The storyline that debt levels in Canada are big but manageable is starting to unravel.
Oddly, it’s seniors who are showing the first signs of serious debt stress. In the second-quarter edition of its National Consumer Credit Trends Report, the credit-monitoring company Equifax reported yet another year-over-year decline in the percentage of people falling behind on their debts. The one group to buck the trend was seniors.
The overall delinquency rate for non-mortgage debt fell 3.1 per cent in the second quarter compared with the same period of 2017. Among people aged 65 and older, the delinquency rate jumped 4 per cent.
“We actually think that’s the start of some of the impact of higher interest rates,” said Bill Johnston, vice-president of data and analytics at Equifax Canada.
Seniors, with all their life experience and their fixed retirement incomes, are the last group you’d expect to see leading a trend in debt vulnerability. A reason why this is happening is that they borrow differently than people in other age brackets.
Mr. Johnston said 55 per cent of non-mortgage debt for seniors is in lines of credit, compared with 43 per cent of the rest of the population. Credit lines are at the sharp end of interest-rate increases. When the Bank of Canada raises its benchmark overnight rate and major banks respond with identical increases in their prime lending rates, credit lines are immediately adjusted higher. Variable-rate mortgages, too.
The rise in delinquencies for seniors is notable because this is a demographic that looks comparatively good on debt management. The actual delinquency rate in the second quarter was 1.1 per cent overall and 0.9 per cent for seniors. The average debt was $23,271 for all and $16,086 for seniors, the lowest of any population group outside 18- to 25-year-olds (their average debt was $8,454).
Another oddity is that while delinquencies by seniors have risen, the demographic groups you’d expect to be under the most pressure are doing well. The biggest year-over-year drop in the delinquency rate for any group tracked by Equifax was for 36- to 45-year-olds, at minus 4.9 per cent.
The second biggest drop in delinquencies was among 26- to 35-year olds, at minus 4.6 per cent. For now, people getting into the housing market and then starting families are staying on top of their debts.
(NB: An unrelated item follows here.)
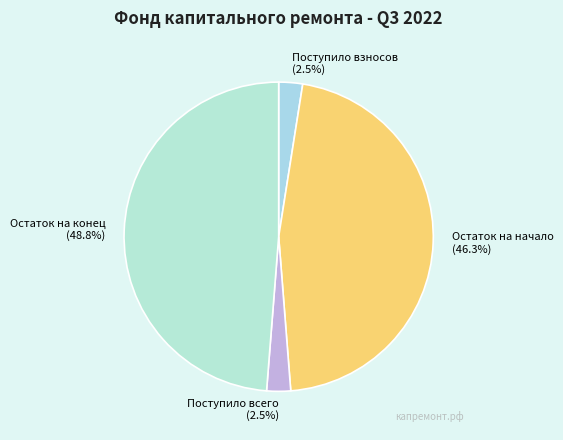

Is Поступило взносов the majority of the pie?

No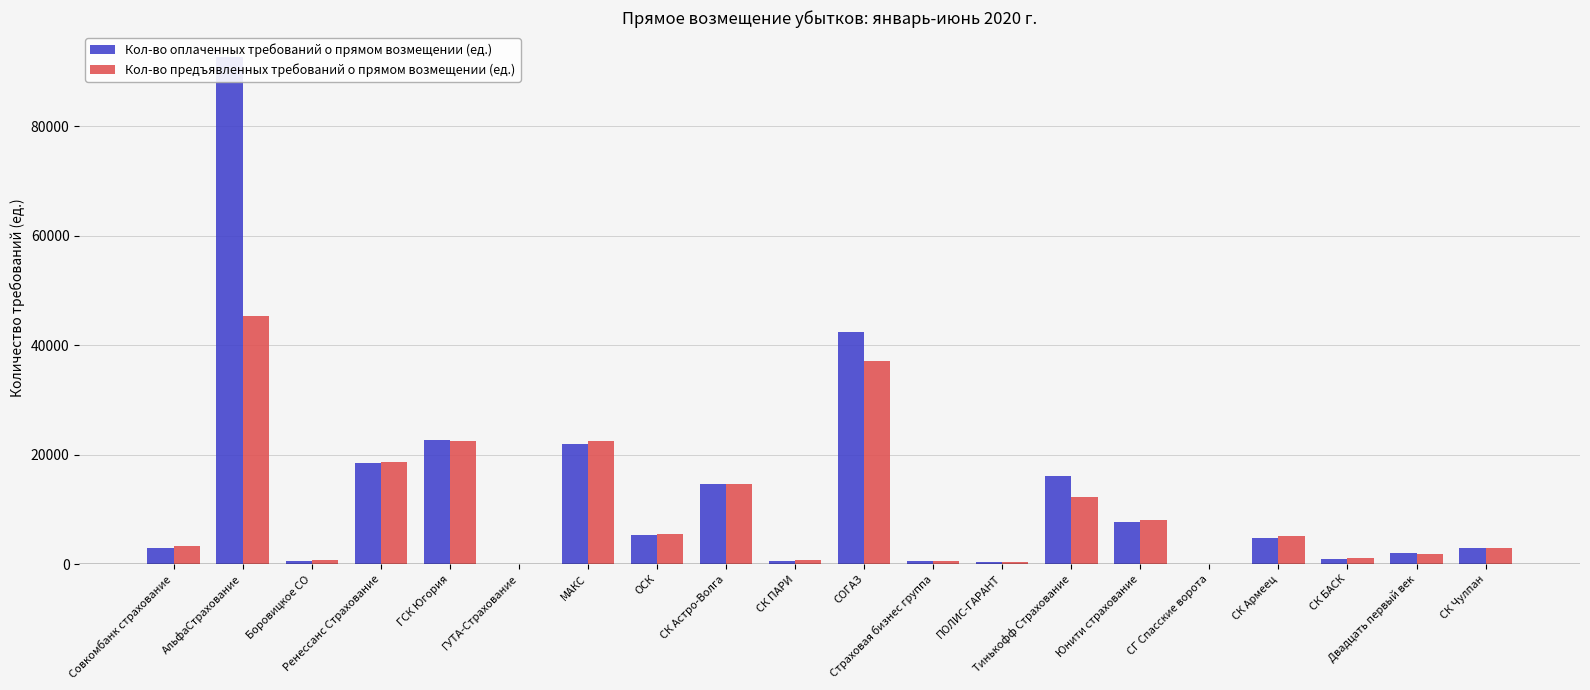

The Кол-во предъявленных требований о прямом возмещении (ед.) series shows 9610 at МАКС. True or false?

False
Could it be that younger people have been more sensible than seniors about taking on debts that they can handle? Remember, retiring with debt is still a newish phenomenon. It’s possible that people are complacently carrying debt into retirement and then finding it’s not as manageable as it was in their younger years. Question for further study: Are seniors going into debt to pay for their own consumption, or to help their adult children buy houses and cover expenses?
There’s just the faintest hint of debt stress in the broader population. While the delinquency rate dropped on a year-over-year basis in the second quarter, it rose to 1.1 per cent from 1.08 per cent from the first quarter to the second.
Mr. Johnston found another sign of debt stress in the falling proportion of people paying their card bills in full. Fifty-seven per cent paid in full in June, compared with 58.6 per cent in the same month of 2017.
The average non-mortgage debt rose 3 per cent in the second quarter on a year-over-year basis. Overall growth in credit seems to be slowing, but there’s still strong demand for loans for big-ticket items such as cars and home renovations.
How this plays out in delinquencies will depend on two things, the first being interest rates. It’s quite likely borrowing costs will rise after the Bank of Canada rate-setting announcement on Oct. 24, and more increases are possible.
The pace of debt growth also has an effect on the delinquency rate. A modestly rising number of delinquencies can be masked if people are rushing to sign up for new credit lines, credit cards and loans.
Mr. Johnston said Equifax sees delinquency numbers edging higher, rather than surging. “I don’t think we fall off a cliff without a recession.”